İğrendim

NASIL bir ülke olduk...

Haberin Devamı

Artık insanlar “dijital bir linç”le katlediliyor.
Sanal cinayet...
Seri kaset...
Sahte belge...
Kara virüs...
Bir sabah uyandığınızda kendinizi size benzeyen bir porno figürü olarak bulabilirsiniz...
Daha önce birçok kişi, “Bana komplo kurulmuş. Bilgisayarıma virüs yüklenmiş” diye isyan etmişti.
Son kurban Numan Kurtulmuş...
Üretilen bir kaset yüzünden kim bilir neler hissetti?
O sahte görüntüler yüzünden kim bilir kimlere cevap vermek zorunda kaldı.
Ve daha da çirkini...
Önüne gelen utanmaz, sosyal medyada neler yazdı... Ağızlarından salyalar akan bir güruh atladı üzerine...
Neden Kurtulmuş?
Utancımdan arayamadım...
Niye, kimler yapıyor? Amaç nedir?
Bir bakıyorsunuz bir tweet...
Bir You Tube görüntüsü...
İnanılmaz bir kirlenme, çamur, pislik.
Rögar siteleri...
Hep dediğim gibi tükürük hokkasına dönmüş bir sanal âlem..

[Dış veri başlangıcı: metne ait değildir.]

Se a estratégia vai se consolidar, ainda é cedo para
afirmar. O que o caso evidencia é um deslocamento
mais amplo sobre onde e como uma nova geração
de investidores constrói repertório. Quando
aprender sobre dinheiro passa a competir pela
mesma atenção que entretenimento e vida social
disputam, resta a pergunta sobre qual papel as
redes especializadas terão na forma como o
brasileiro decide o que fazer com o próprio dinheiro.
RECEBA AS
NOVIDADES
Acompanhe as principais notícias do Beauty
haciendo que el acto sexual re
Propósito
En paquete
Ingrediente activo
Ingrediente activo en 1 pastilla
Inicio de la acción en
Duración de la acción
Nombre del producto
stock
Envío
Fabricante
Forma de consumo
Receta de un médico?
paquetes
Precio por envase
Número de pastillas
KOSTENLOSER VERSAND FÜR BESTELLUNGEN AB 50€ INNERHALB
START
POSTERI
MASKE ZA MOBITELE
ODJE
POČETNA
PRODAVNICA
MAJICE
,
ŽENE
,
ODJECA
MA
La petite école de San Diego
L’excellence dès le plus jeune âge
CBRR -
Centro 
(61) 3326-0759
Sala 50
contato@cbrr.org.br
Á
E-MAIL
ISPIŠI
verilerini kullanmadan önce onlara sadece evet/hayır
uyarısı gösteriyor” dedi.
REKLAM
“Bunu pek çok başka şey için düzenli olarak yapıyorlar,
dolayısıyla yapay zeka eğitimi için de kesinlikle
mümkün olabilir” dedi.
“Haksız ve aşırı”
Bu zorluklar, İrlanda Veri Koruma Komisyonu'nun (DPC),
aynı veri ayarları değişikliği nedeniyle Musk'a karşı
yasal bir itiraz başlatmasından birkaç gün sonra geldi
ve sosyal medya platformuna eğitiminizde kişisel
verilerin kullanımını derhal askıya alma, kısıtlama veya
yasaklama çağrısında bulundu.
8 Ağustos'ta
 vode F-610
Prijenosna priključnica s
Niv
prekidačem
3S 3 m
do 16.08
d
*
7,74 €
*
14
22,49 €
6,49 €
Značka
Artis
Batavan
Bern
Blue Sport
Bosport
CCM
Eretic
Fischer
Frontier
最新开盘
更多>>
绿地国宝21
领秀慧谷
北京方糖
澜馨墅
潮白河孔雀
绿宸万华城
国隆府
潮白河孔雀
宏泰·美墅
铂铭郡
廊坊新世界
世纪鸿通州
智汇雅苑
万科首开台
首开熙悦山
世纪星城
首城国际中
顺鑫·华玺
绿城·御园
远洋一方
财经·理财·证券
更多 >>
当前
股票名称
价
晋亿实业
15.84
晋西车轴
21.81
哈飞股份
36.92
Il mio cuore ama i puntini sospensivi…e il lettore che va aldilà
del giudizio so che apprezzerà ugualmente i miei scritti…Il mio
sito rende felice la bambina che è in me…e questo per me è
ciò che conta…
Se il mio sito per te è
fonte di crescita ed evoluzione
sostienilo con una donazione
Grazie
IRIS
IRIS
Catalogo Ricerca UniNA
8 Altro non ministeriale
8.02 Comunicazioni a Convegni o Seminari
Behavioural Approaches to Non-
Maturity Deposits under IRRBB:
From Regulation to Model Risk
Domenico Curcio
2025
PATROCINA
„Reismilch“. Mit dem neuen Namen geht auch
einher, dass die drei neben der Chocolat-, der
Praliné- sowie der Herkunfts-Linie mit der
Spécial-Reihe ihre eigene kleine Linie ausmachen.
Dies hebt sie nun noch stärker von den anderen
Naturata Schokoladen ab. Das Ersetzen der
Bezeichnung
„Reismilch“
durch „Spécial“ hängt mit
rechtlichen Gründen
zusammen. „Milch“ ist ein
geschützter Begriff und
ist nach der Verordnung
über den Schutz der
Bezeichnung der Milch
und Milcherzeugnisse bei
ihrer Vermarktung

GAZETECİLER YAZMADAN DA HER ŞEYİ ANLATABİLİR

Nasıl bir gerilim halindeyiz...
Nasıl bir kamplaşma...
“Benim savcım” “senin polisin”den “benim gazetecim” “senin yazarın”a kadar...
Büyük bir çığlıkla sormak istiyorum:
Geldiğimiz noktanın farkında mıyız?
Nazlı Ilıcak atıldı.
Ahmet Taşgetiren “Ayrılmak zorundayım” diyerek ayrıldı...
Ve daha önce işsiz kalan meslektaşlar...
Ece Temelkuran’dan Mehmet Altan’a... Nuray Mert’ten Can Dündar’a kadar...
Onlarca gazeteci, onlarca değerli kalem...
Hangi kamptan, hangi görüşten olursa olsun...
Eğer kalemlere susturucu takılıyorsa...
Tarafsız ve özgür düşüncenin yerini fanatik taraftarların çığlıkları alıyorsa...
Susmuş gazetecilerin sessizlikleri benim için en büyük manşet olur!